Traditional Georgian Food – perfect as a starter
|Blue Fenugreek Powder||1 teaspoon|
|Marigold Powder||1 teaspoon|
|Coriander Powder||1 teaspoon|
|Red hot chilli powder or cayenne pepper powder||1 teaspoon|
|White wine vinegar||2 tablespoons|
|Warm water||100 mls|
- Walnut paste:
- Chop 1 onion and fry in pan. Set aside
- Add the following to a food processor- 200 g of walnuts, 3 cloves of garlic, ground coriander powder, ground marigold, ground blue fenugreek, red chilli powder or cayenne powder, fried onions, salt, 2 tablespoons of white wine vinegar and some hot water.
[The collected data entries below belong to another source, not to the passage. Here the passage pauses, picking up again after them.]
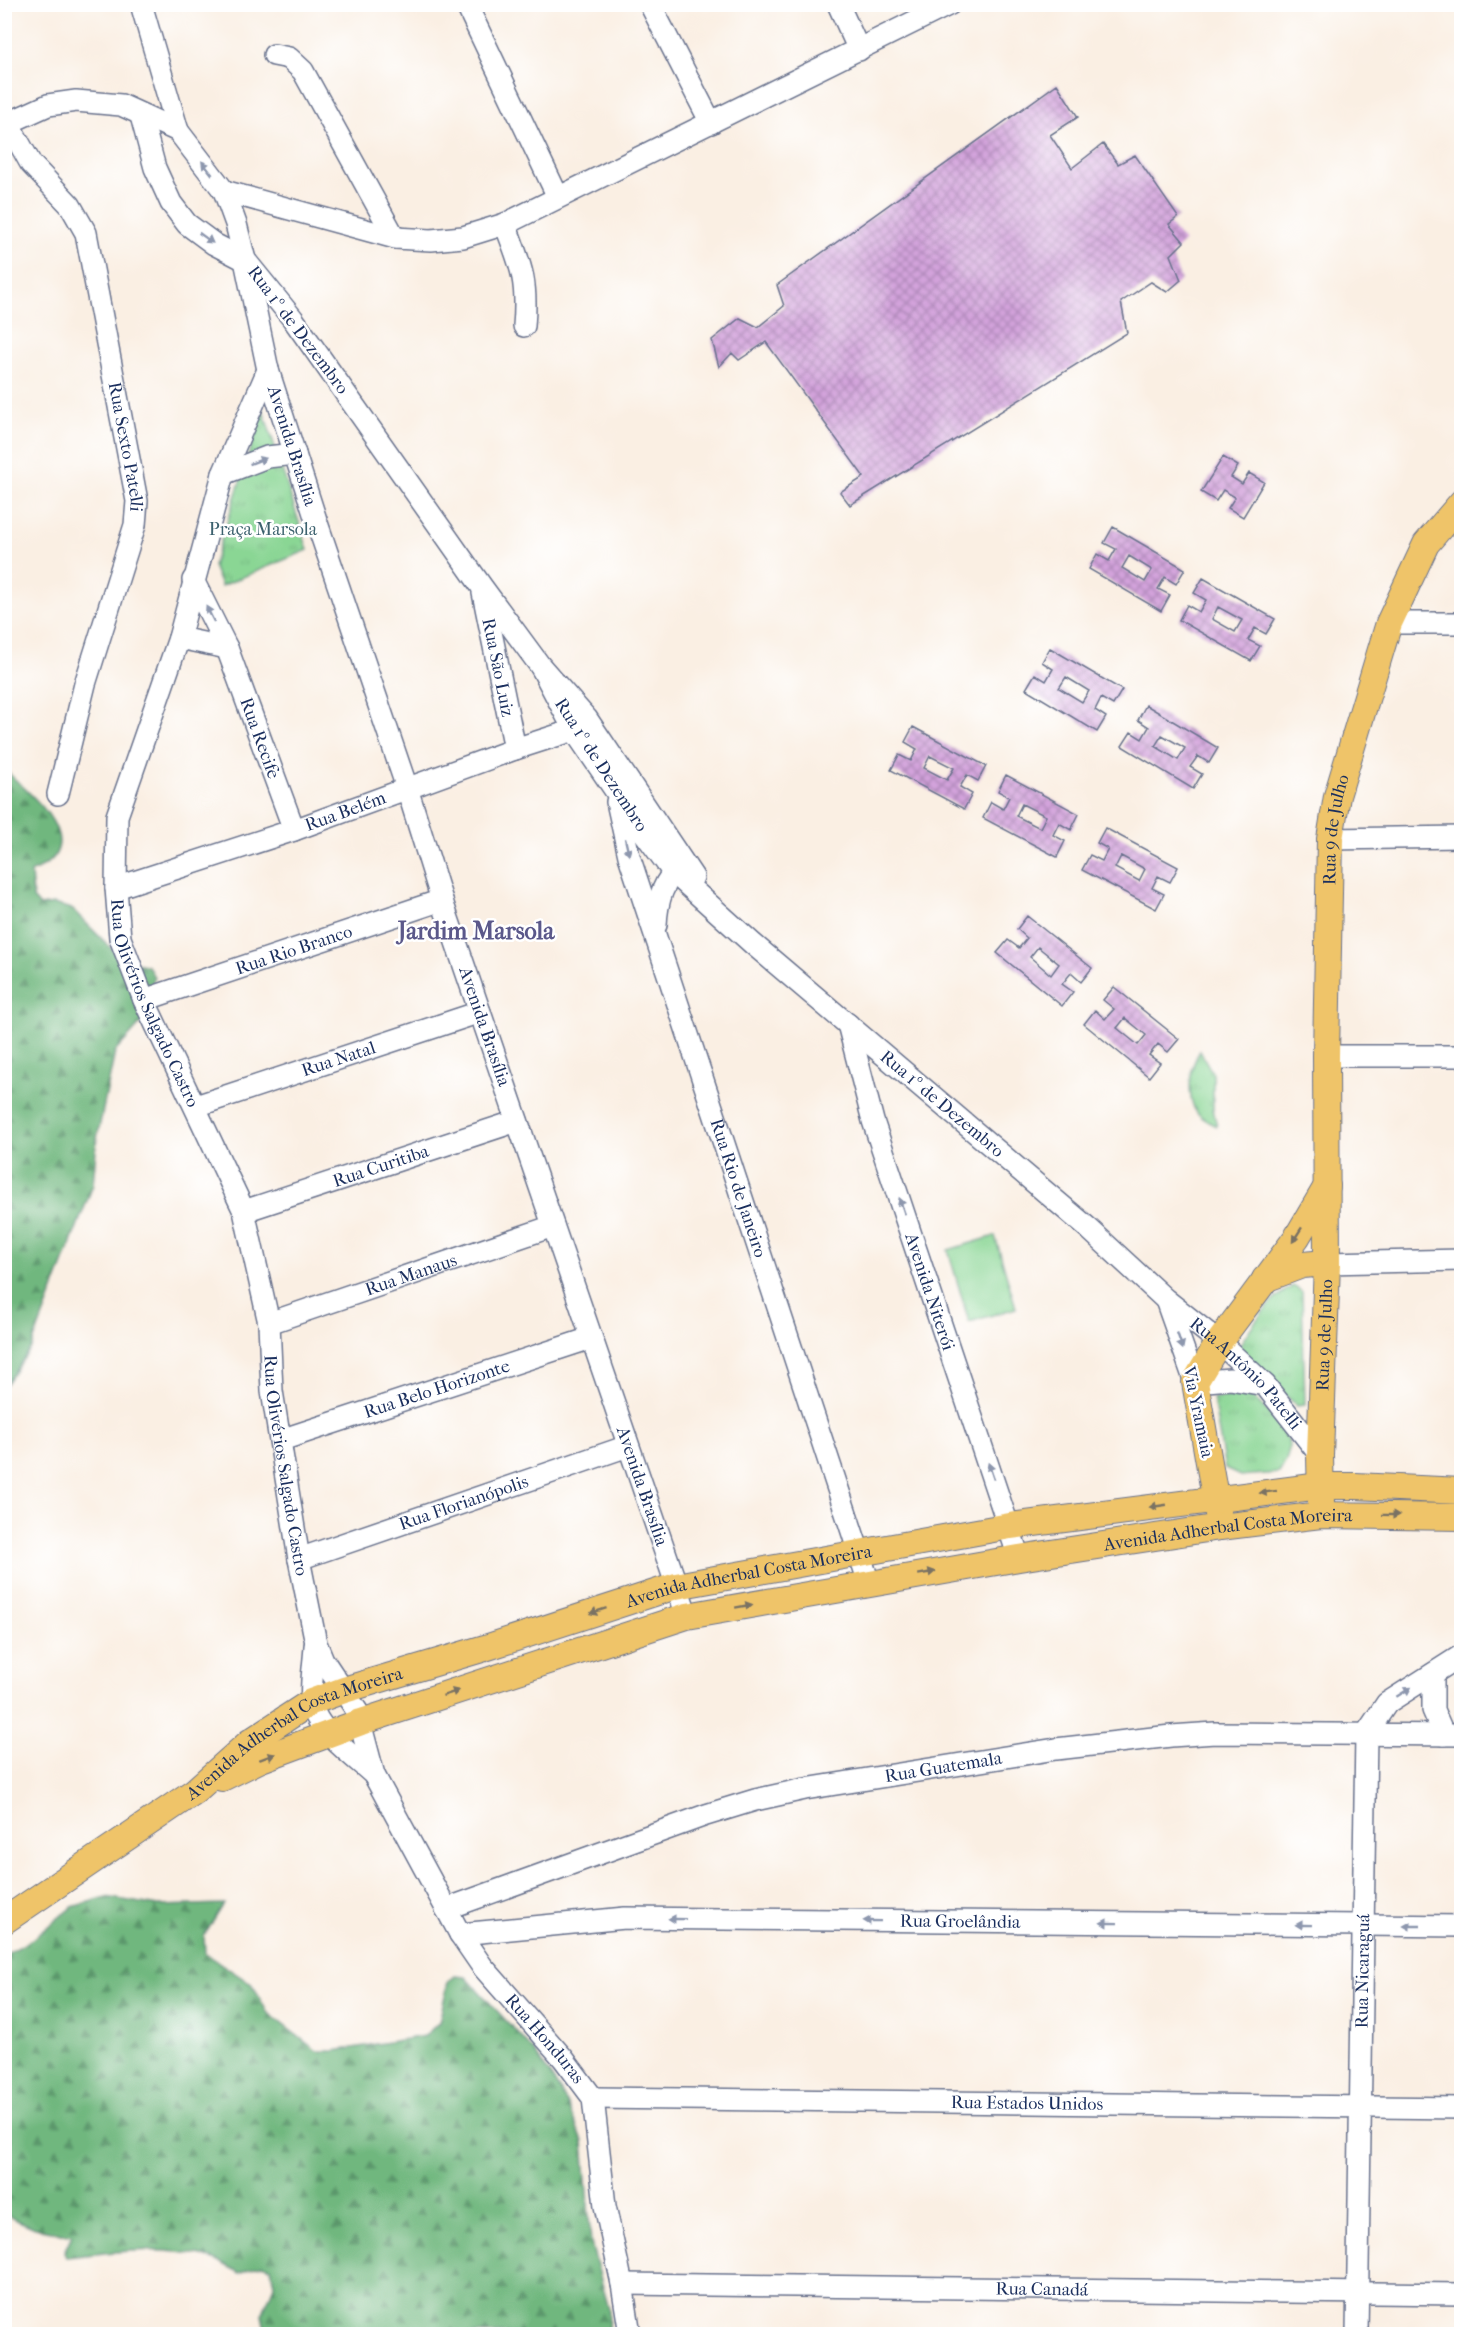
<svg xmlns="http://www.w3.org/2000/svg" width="1466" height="2339" viewBox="0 0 1466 2339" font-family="'IM FELL French Canon',serif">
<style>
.forest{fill:url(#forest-firs);stroke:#45736e;stroke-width:1.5}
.park{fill:url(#park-tufts);stroke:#528279;stroke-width:1.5}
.garden{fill:#8ad694;stroke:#528279;stroke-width:1.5}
.building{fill:url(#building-cross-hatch);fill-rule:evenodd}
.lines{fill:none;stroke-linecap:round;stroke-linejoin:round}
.minor-casing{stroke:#69728d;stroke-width:24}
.major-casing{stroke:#69728d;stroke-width:28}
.minor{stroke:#fff;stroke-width:21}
.major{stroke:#efc469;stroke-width:26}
.oneway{fill:#8d97ae}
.oneway2{fill:#7a7263}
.labels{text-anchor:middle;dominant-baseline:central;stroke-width:5;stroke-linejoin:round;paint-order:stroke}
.street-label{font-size:18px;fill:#1b2f5e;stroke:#fff}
.park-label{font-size:18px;fill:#3c616e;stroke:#fff}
.district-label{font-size:24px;font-weight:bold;fill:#5b588a;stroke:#fff}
</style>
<defs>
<pattern id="forest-firs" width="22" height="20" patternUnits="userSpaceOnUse" patternTransform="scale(1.5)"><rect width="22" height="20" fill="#6fb77e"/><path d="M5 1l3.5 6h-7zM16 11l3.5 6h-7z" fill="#5a956a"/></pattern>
<pattern id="park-tufts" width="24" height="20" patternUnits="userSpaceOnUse" patternTransform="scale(1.5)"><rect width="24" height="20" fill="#8ad694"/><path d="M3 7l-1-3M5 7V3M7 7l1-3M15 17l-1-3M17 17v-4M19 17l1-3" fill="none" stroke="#76b882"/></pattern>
<pattern id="building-cross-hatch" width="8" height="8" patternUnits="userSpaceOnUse" patternTransform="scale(1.5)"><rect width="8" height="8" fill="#d3a3db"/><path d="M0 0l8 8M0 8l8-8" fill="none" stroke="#aa85b5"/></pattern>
</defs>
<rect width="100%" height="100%" fill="#fff"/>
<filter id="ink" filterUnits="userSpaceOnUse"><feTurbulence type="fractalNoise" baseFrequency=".0167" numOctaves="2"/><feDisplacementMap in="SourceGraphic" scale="12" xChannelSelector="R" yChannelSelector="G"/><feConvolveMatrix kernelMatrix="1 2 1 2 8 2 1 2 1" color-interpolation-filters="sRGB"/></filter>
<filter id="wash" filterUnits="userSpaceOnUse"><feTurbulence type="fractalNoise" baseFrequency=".008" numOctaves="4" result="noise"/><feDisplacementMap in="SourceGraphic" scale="24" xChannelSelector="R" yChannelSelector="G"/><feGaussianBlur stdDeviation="1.35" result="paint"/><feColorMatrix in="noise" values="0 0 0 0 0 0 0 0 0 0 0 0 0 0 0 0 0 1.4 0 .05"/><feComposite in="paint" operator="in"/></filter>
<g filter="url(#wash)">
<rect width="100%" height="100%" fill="#faefe3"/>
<path class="forest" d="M5,770C24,788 75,828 54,857C49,864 38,869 31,873L33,898L40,906L54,904L72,909L122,959L148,966L154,977L144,1020L115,1052L97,1138L93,1185L31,1348L5,1386Z
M106,1897L159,1906L224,1904L204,1936L205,1953L253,1985L267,2012L317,2051H334L425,2036L439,2022L448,1982L455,1976L466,1977L534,2051L562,2093L583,2141L591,2243L609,2309L608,2334H266L262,2315L274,2285L271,2267L263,2264L240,2273C229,2267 217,2260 206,2257C161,2245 112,2252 66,2257L64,2252L72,2235L35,2228L5,2215V1955L31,1940L72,1907Z"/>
<path class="park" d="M263,410L308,550L221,586L213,566Z
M1200,1051L1213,1074V1109L1217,1126C1208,1122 1198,1117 1194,1108C1187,1090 1190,1066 1200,1051Z
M1293,1286L1302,1292L1305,1405L1297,1406L1237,1349C1253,1324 1267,1301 1293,1286Z
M1233,1396L1253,1397C1277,1422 1304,1437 1279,1473L1240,1476L1225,1469L1213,1398Z"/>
<path class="garden" d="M995,1236L1016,1308L969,1322L948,1250Z"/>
<g id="blocks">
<path class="building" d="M1057,84L1078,117L1050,135L1072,168L1103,144L1118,164L1135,155L1178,217L1169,224L1184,242L1171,255L1181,280L1167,292L1151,282L1121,302L1127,333L850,505L840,492L864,477L766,342L739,360L732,353L719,367L712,340L740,318L758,327L784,306L777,285Z
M1223,457L1238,466L1231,477L1242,484L1249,473L1264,482L1243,517L1228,508L1235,497L1223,490L1216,501L1201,492Z
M1113,527L1185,569L1176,584L1165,577L1158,589L1170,595L1161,611L1089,569L1097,554L1109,561L1116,549L1104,543ZM1129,556L1152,570L1145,582L1122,568Z
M1203,578L1275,619L1266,634L1255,628L1248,640L1260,646L1251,661L1179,620L1187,605L1199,612L1206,600L1194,593ZM1218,607L1242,620L1235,632L1212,619Z
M1050,648L1122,690L1113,705L1101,698L1095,710L1106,717L1097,732L1026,689L1035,674L1046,681L1053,669L1042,662ZM1066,677L1089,691L1082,702L1059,688Z
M1146,705L1218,748L1209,763L1198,756L1190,767L1202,774L1193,789L1122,746L1131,732L1142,739L1149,727L1138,720ZM1162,735L1185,748L1178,760L1155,746Z
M913,727L986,766L978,781L967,775L960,787L972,794L964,809L891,770L899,755L911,761L917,749L905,742ZM930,756L954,768L947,780L924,768Z
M1006,775L1079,814L1071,830L1059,823L1053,835L1065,841L1057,857L983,818L991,802L1003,809L1009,797L998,791ZM1022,804L1046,816L1040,828L1016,816Z
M1105,828L1178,867L1170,882L1158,876L1152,888L1164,894L1156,909L1082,870L1090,855L1102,861L1108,849L1097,843ZM1121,856L1145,869L1139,881L1115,868Z
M1027,916L1092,968L1081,982L1071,973L1062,984L1073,992L1062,1006L997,953L1008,940L1019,948L1027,938L1017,929ZM1038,947L1059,964L1051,975L1030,957Z
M1114,987L1179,1039L1168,1052L1158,1044L1149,1055L1160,1063L1149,1077L1084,1024L1095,1010L1105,1019L1114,1009L1103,1000ZM1125,1018L1146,1035L1138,1045L1117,1028Z"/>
</g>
</g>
<g filter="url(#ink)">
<use href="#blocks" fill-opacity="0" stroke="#69728d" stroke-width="1.5"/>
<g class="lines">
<g class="minor-casing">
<g id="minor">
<path d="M141,4L178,131"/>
<path d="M466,4L558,197"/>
<path d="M650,4L711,123"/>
<path d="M838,4L859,50"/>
<path d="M274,55L289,58L303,71L395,238"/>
<path d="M141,116L155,168L171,203L187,224L214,244L245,260L293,319L482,587L541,667L587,719L693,877"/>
<path id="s1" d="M4,121L8,123L31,164L70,205L86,233L137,501L135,525L85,684L58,794"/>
<path id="s2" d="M4,125L48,105L76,101L121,105L178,131L224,191L236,224L245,260L268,370L316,520L407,788L445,910L687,1616"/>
<path d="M224,191L395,238L431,240L463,237L505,224L950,4"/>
<path d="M505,224C521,266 528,280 524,326"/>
<path id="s3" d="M268,370L223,474L179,638L117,816L116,888L120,938L144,1000L244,1211L269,1323L272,1391L299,1559L316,1643L323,1660L357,1711L374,1775L460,1934L482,1966L563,2058L593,2098L605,2206L622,2284L630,2334"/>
<path d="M223,474L267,457L295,454"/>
<path id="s4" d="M193,580L227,648L294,830"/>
<path id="s5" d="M483,593L515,749"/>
<path d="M1389,623H1462"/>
<path d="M179,638L227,648"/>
<path id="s6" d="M541,667L574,730L645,834L673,872L753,944L1088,1228L1166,1300L1219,1342L1265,1385L1320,1455"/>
<path id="s7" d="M617,802L629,856L869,1583"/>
<path d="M1330,839L1462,837"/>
<path id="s8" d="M116,888L294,830L515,749L574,730L585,739"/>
<path d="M656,925C657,900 663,880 683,863"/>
<path id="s9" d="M144,1000L442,900"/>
<path id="s10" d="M848,1024L873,1121L1019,1558"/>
<path d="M1326,1056H1462"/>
<path id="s11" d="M196,1106L480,1012"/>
<path id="s12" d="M244,1211L517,1121"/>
<path d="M1327,1263L1462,1260"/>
<path d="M1166,1300L1195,1382L1230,1379L1265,1385"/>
<path id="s13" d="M269,1323L553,1226"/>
<path id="s14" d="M281,1440L591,1338"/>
<path id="s15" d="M299,1559L628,1446"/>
<path d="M315,1646C314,1665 310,1684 312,1702C313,1728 356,1758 374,1775"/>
<path d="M1433,1674V1710L1444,1735"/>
<path id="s16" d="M446,1909L706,1815L755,1800L805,1789L1056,1749L1171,1736L1215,1733L1462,1735"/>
<path id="s17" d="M460,1934L625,1918L1462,1926"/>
<path id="s18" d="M593,2098L1462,2108"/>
<path id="s19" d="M622,2284L1462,2294"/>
<path id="s20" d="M1357,2334L1366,1734L1387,1703L1462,1655"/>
</g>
</g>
<g class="major-casing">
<g id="major">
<path d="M1265,1279L1302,1265L1327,1263"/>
<path id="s21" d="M1321,1503L1320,1455L1327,1263L1326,1056L1330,839L1337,796L1389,623L1426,544L1462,502"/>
<path d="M1218,1514L1195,1382L1219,1342L1297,1237L1327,1186"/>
<path id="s22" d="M222,1778L261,1759L361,1722L687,1616L1019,1558L1220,1527L1321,1515L1462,1517"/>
<path id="s23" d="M4,1921L195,1791L250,1742L311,1702L344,1690L485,1648L676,1586L1010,1526L1320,1486H1355L1462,1491"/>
</g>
</g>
<use href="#minor" class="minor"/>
<use href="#major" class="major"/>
</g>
<defs><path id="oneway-solid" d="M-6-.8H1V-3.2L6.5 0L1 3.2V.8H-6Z" transform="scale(1.5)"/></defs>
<g class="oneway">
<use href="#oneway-solid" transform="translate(207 168) rotate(-128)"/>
<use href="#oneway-solid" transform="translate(206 238) rotate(36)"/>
<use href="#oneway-solid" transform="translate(258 461) rotate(-20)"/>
<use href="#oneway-solid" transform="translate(210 614) rotate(-117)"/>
<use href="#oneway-solid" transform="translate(627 847) rotate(77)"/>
<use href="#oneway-solid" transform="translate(902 1206) rotate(-109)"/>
<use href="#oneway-solid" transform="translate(1180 1341) rotate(71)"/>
<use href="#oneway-solid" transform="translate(991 1471) rotate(-109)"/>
<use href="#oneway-solid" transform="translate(1404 1692) rotate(-32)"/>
<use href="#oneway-solid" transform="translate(677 1919) rotate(-179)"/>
<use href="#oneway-solid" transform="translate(872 1921) rotate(-179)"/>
<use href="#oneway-solid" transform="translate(1109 1923) rotate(-179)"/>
<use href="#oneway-solid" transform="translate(1304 1925) rotate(-179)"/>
<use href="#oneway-solid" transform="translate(1412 1926) rotate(-180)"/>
</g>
<g class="oneway2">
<use href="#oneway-solid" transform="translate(1297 1235) rotate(123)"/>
<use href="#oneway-solid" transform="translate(1268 1492) rotate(173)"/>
<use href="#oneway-solid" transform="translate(1158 1506) rotate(172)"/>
<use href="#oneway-solid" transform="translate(1391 1515) rotate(1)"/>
<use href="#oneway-solid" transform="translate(927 1573) rotate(-10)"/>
<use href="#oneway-solid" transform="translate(744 1606) rotate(-10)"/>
<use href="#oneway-solid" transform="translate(598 1611) rotate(162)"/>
<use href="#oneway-solid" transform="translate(451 1693) rotate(-18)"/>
<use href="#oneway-solid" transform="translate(267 1757) rotate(-21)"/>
</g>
</g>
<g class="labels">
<g class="street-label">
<text transform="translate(298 330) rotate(53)">Rua 1º de Dezembro</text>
<text stroke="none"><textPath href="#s2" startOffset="524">Avenida Brasília</textPath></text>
<text stroke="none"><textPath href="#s1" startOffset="358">Rua Sexto Patelli</textPath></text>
<text stroke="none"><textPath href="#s5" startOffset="76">Rua São Luiz</textPath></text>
<text stroke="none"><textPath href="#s4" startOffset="172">Rua Recife</textPath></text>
<text transform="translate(601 765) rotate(57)">Rua 1º de Dezembro</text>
<text stroke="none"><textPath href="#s8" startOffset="242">Rua Belém</textPath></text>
<text stroke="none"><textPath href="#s21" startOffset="674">Rua 9 de Julho</textPath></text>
<text stroke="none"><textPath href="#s9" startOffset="158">Rua Rio Branco</textPath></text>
<text stroke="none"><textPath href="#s3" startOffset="666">Rua Olivérios Salgado Castro</textPath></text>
<text stroke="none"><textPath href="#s2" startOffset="1136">Avenida Brasília</textPath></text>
<text stroke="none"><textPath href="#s11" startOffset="150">Rua Natal</textPath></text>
<text transform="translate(942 1104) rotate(40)">Rua 1º de Dezembro</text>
<text stroke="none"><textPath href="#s12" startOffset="144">Rua Curitiba</textPath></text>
<text stroke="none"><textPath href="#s7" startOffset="405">Rua Rio de Janeiro</textPath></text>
<text stroke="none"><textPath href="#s13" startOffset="150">Rua Manaus</textPath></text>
<text stroke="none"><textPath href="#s10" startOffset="280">Avenida Niterói</textPath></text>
<text stroke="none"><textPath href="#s21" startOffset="168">Rua 9 de Julho</textPath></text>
<text stroke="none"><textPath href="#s6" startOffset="1006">Rua Antônio Patelli</textPath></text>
<text stroke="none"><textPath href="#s14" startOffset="164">Rua Belo Horizonte</textPath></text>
<text transform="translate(1198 1412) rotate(78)">Via Yramaia</text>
<text stroke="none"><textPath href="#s3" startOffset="1152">Rua Olivérios Salgado Castro</textPath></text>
<text stroke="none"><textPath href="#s2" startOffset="1622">Avenida Brasília</textPath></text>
<text stroke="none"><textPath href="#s15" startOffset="174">Rua Florianópolis</textPath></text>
<text stroke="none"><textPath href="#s22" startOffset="1041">Avenida Adherbal Costa Moreira</textPath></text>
<text stroke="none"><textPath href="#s23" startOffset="834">Avenida Adherbal Costa Moreira</textPath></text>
<text stroke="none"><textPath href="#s23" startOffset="348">Avenida Adherbal Costa Moreira</textPath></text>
<text stroke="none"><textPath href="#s16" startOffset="519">Rua Guatemala</textPath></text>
<text stroke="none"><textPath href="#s17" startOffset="501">Rua Groelândia</textPath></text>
<text stroke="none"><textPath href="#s20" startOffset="363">Rua Nicaraguá</textPath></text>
<text stroke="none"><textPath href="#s3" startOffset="1794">Rua Honduras</textPath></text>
<text stroke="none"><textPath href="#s18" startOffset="434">Rua Estados Unidos</textPath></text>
<text stroke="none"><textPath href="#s19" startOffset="420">Rua Canadá</textPath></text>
</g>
<g class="park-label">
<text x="263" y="529">Praça Marsola</text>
</g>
<g class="district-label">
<text x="476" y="931">Jardim Marsola</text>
</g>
</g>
<rect width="1466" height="2339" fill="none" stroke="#fff" stroke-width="24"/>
</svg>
Blend until this produces a fine paste. The resulting paste should have the consistency of pesto.
- Preparing the aubergine:
- Cut aubergines into thin slices, coat with salt and set aside for 30 minutes.
- After 30 minutes discard the bitter juices released by the aubergines
- Pat dry the aubergine slices and then pan fry then- each side takes approximately 3 minutes.
- Alternatively you can sprinkle with oil and bake for 20-25 minutes at a temperature of 200 degrees.
- Add the walnut paste on one side of the aubergine slice and roll it.
- Garnish was pomegranates and coriander.